YARNELL, AZ - A wildfire northwest of Phoenix dramatically escalated over a three-day period near Yarnell, Ariz., before culminating with the death of 19 firefighters. A look at some of the key moments:
FRIDAY, JUNE 28
5:36 p.m.: A bolt of lightning ignites a fire about 85 miles northwest of Phoenix.
SATURDAY, JUNE 29
10 a.m.: The Arizona State Forestry Division calls in more help to fight the blaze, including a pair of air tankers, a helicopter, fire engines and two hand crews, according to the Yarnell Fire Department. Still, the fire was just 15 acres in size at 8 p.m.
SUNDAY, JUNE 30
6:24 a.m.: A member of the Granite Mountain Hotshot team, Andrew Ashcraft, texted his wife: "I'm going down to Yarnell for a fire that's threatening homes. I think I will be down there for a while on this one."
6:30 a.m.: The fire was estimated at 200 acres, and an incident management team more able to handle a growing blaze took over control of the crews on the fire. At this point, the Granite Mountain Hotshots and a second elite crew were assigned to the fire.
11 a.m.: Sheriff's deputies began notifying the approximately 700 residents of Yarnell to get ready to evacuate.
1:15 p.m.: The Yarnell Fire Department issued a bulletin that described evacuations that were taking place and that the "community should be on high alert, particularly since we were expecting thunderstorms this afternoon." The fire was only 200 acres at this point, but described as "growing."
2:30 p.m.: Ashcraft sent another text and photo to his wife labeled "lunch" as the crew took a break and prepared to attack the fire.
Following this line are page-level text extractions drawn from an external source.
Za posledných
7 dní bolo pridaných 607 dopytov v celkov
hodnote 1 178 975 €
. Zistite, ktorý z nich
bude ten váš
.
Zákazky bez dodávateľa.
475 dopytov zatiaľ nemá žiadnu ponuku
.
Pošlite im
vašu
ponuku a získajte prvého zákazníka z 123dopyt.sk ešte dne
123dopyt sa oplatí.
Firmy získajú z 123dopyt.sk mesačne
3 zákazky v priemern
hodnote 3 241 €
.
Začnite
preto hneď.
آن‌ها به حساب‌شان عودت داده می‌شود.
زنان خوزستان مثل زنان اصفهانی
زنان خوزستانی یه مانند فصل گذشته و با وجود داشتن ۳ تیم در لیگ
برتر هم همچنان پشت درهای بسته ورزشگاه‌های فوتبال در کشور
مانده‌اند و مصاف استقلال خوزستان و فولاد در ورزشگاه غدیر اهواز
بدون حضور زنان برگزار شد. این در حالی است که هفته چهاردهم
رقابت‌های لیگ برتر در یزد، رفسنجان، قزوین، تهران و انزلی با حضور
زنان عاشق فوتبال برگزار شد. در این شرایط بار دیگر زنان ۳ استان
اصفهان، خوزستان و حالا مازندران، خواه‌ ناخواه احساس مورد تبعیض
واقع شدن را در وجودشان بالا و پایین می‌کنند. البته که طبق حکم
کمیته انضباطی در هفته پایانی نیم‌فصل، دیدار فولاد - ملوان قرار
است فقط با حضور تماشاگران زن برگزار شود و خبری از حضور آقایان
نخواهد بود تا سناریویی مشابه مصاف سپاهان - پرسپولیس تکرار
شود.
It appeared to have been taken from a ridgeline as smoke billowed straight into the air nearby.
4 p.m.: A thunderstorm was brewing, and the winds became gustier and changed direction nearly 180 degrees. The fire was becoming highly dangerous and unpredictable at this point.
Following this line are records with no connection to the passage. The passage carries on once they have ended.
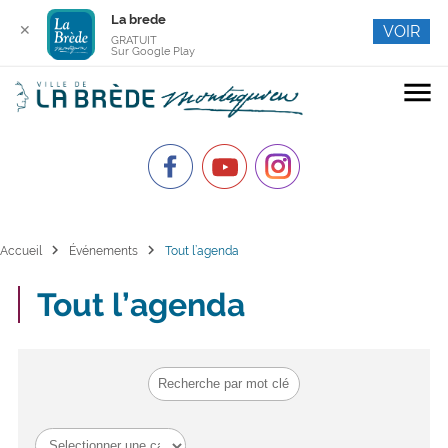
La brede
✕
VOIR
GRATUIT
Sur Google Play
menu
chevron_right
chevron_right
Accueil
Événements
Tout l’agenda
Tout l’agenda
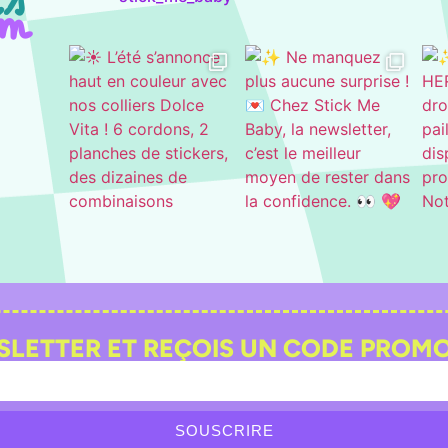
s
am
WSLETTER ET REÇOIS UN CODE PROM
SOUSCRIRE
4:47 p.m.: A final transmission came in, saying the crew was in their emergency fire shelters. Nearby weather stations showed winds from the north at 26 mph, with gusts to 43 mph.
By nightfall, the blaze had grown to 2,000 acres and authorities confirmed that 19 firefighters had died.
The next morning, it had grown to nearly 8,400 acres and authorities began removing the bodies from the mountain.